The World
 綺麗な横顔が、輪郭を露にする。

ぼんやりした目線の先は、落ち葉に赤く化粧された花壇、その奥には、昼下がりの青空が広がっている。

整った鼻筋、それから、唇。

そこから度々吐き出される煙は、先生の着ている真っ白な白衣を汚してしまいそうなほど、病的な感じがした。


それを繰り返す、口の運びをじっと見ていると、先生の視線が突然こっちへ向けられたのが分かった。はっとして目を逸らす自分が、どこかわざとらしくて。


「……何?」


先生の刺すような言葉は、更に私を惑わせるのだ。


「せ、先生、煙草吸うんですね」

「まぁね」


話を逸らす精一杯がこれだ。
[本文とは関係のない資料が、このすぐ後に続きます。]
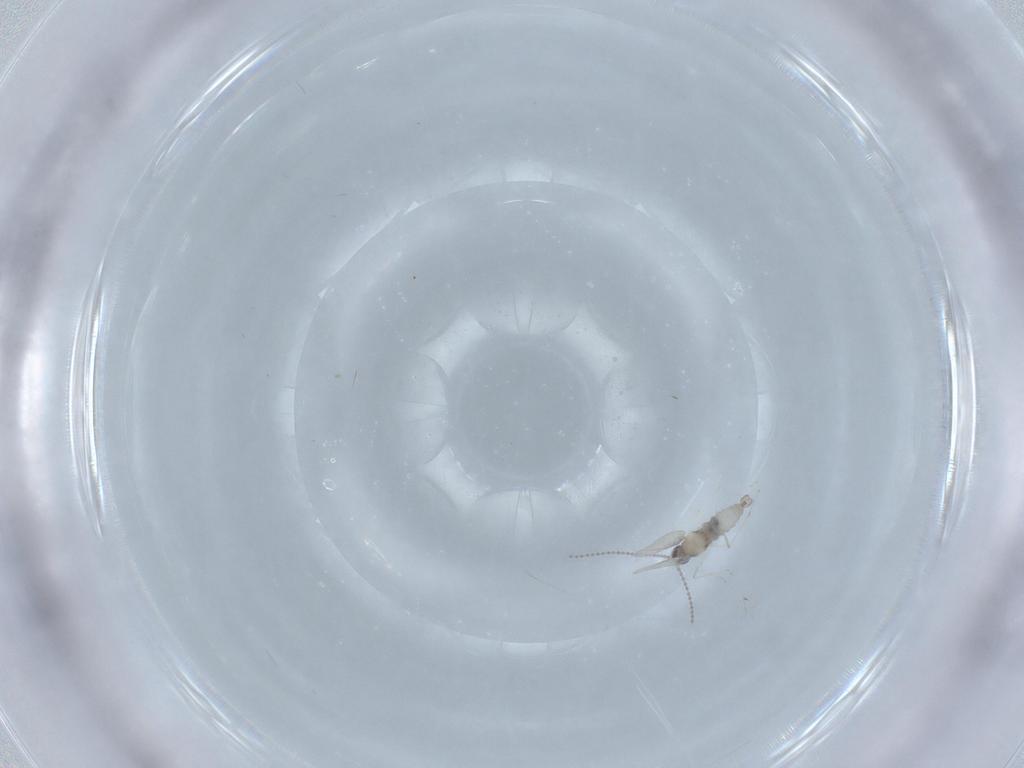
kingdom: Animalia
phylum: Arthropoda
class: Insecta
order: Diptera
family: Cecidomyiidae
私は機転が利かないらしい。
先生の気はそれでも逸れてはくれなくて、視線は弱まらない。
舌が勝手にくだらない話を進めていく。

「それ、美味しいんですか?」


……違う、そんな事を話したいわけじゃないのに。


「吸ってみるか?」


え、と一瞬時間が止まったような気がした。未成年に、仮にも一教師が煙草を勧めるとは。

「な、何を……」

「冗談に決まってるだろ。高校生の分際で、煙草なんか吸うもんじゃねぇよ」

ふっと笑った先生は、やっと私から視線を遠くへ移す。
何だか金縛りから解かれたような、変な安堵さえ感じてしまっていた。